ENTRIES SHOWN:

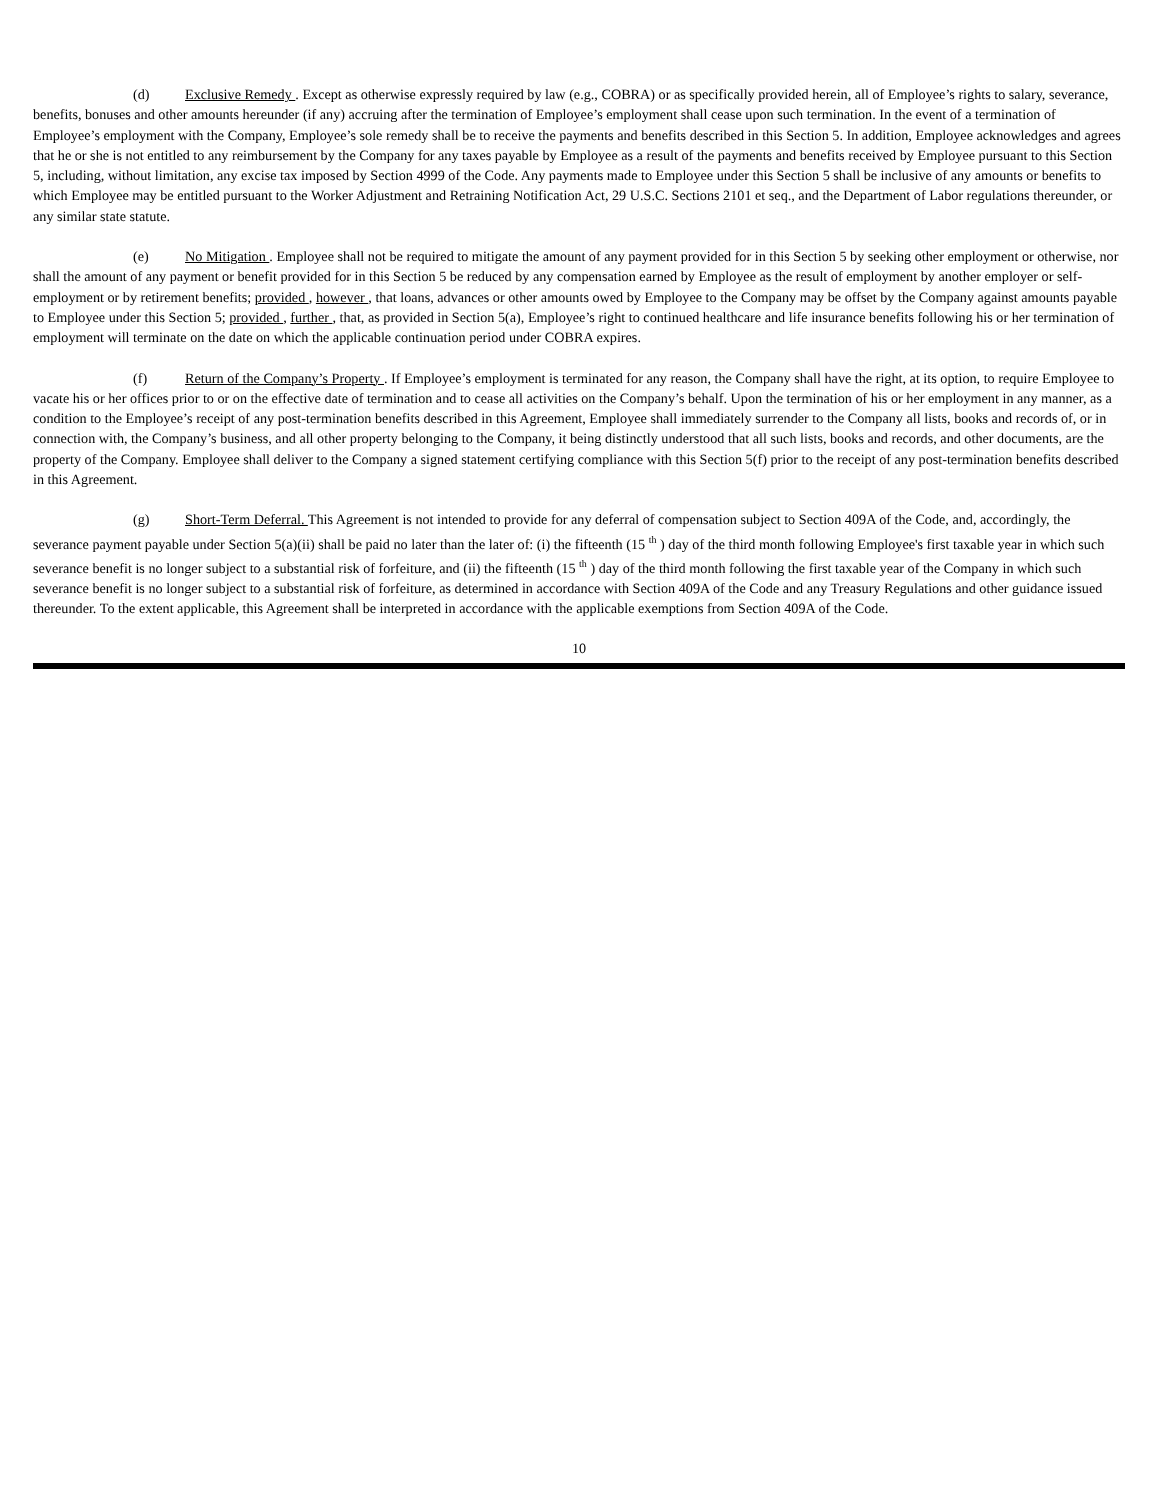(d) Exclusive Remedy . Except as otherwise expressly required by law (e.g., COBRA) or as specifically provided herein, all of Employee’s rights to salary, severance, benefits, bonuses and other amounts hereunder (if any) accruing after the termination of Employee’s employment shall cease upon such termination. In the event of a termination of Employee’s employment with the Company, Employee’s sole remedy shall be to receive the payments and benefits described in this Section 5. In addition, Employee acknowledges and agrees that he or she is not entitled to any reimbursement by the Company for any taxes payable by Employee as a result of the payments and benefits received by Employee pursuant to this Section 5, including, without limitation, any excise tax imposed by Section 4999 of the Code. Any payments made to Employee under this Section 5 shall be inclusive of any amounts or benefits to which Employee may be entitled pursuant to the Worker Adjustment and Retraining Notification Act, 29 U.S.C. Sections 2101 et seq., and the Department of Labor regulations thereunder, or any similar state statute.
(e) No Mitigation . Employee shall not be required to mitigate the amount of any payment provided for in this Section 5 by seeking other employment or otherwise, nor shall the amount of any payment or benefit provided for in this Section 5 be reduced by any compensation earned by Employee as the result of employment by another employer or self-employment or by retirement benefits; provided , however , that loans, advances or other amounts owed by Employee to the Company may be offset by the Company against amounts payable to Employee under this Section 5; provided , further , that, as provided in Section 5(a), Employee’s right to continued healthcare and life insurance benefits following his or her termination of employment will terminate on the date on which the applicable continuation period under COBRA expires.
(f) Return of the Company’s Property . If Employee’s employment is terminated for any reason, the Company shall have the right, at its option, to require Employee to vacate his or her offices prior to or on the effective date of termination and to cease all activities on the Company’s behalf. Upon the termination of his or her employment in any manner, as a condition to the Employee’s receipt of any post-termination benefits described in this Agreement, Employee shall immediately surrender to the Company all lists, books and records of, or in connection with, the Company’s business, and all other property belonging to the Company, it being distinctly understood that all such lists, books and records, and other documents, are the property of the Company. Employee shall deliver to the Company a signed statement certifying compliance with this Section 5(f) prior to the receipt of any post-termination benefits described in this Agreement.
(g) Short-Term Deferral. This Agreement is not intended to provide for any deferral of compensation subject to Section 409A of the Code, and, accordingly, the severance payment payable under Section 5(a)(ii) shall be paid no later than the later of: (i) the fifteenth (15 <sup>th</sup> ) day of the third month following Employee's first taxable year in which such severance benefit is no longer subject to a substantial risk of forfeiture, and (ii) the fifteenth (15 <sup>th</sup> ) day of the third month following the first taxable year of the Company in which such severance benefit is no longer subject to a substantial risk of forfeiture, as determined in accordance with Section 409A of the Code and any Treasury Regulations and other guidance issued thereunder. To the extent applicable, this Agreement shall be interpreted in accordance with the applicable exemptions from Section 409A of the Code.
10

TASK OBJECTIVE: Give all of the material again, exactly, apart from the pictures.

RESULT OF THIS TASK:
(d) Exclusive Remedy . Except as otherwise expressly required by law (e.g., COBRA) or as specifically provided herein, all of Employee’s rights to salary, severance, benefits, bonuses and other amounts hereunder (if any) accruing after the termination of Employee’s employment shall cease upon such termination. In the event of a termination of Employee’s employment with the Company, Employee’s sole remedy shall be to receive the payments and benefits described in this Section 5. In addition, Employee acknowledges and agrees that he or she is not entitled to any reimbursement by the Company for any taxes payable by Employee as a result of the payments and benefits received by Employee pursuant to this Section 5, including, without limitation, any excise tax imposed by Section 4999 of the Code. Any payments made to Employee under this Section 5 shall be inclusive of any amounts or benefits to which Employee may be entitled pursuant to the Worker Adjustment and Retraining Notification Act, 29 U.S.C. Sections 2101 et seq., and the Department of Labor regulations thereunder, or any similar state statute.
(e) No Mitigation . Employee shall not be required to mitigate the amount of any payment provided for in this Section 5 by seeking other employment or otherwise, nor shall the amount of any payment or benefit provided for in this Section 5 be reduced by any compensation earned by Employee as the result of employment by another employer or self-employment or by retirement benefits; provided , however , that loans, advances or other amounts owed by Employee to the Company may be offset by the Company against amounts payable to Employee under this Section 5; provided , further , that, as provided in Section 5(a), Employee’s right to continued healthcare and life insurance benefits following his or her termination of employment will terminate on the date on which the applicable continuation period under COBRA expires.
(f) Return of the Company’s Property . If Employee’s employment is terminated for any reason, the Company shall have the right, at its option, to require Employee to vacate his or her offices prior to or on the effective date of termination and to cease all activities on the Company’s behalf. Upon the termination of his or her employment in any manner, as a condition to the Employee’s receipt of any post-termination benefits described in this Agreement, Employee shall immediately surrender to the Company all lists, books and records of, or in connection with, the Company’s business, and all other property belonging to the Company, it being distinctly understood that all such lists, books and records, and other documents, are the property of the Company. Employee shall deliver to the Company a signed statement certifying compliance with this Section 5(f) prior to the receipt of any post-termination benefits described in this Agreement.
(g) Short-Term Deferral. This Agreement is not intended to provide for any deferral of compensation subject to Section 409A of the Code, and, accordingly, the severance payment payable under Section 5(a)(ii) shall be paid no later than the later of: (i) the fifteenth (15 <sup>th</sup> ) day of the third month following Employee's first taxable year in which such severance benefit is no longer subject to a substantial risk of forfeiture, and (ii) the fifteenth (15 <sup>th</sup> ) day of the third month following the first taxable year of the Company in which such severance benefit is no longer subject to a substantial risk of forfeiture, as determined in accordance with Section 409A of the Code and any Treasury Regulations and other guidance issued thereunder. To the extent applicable, this Agreement shall be interpreted in accordance with the applicable exemptions from Section 409A of the Code.
10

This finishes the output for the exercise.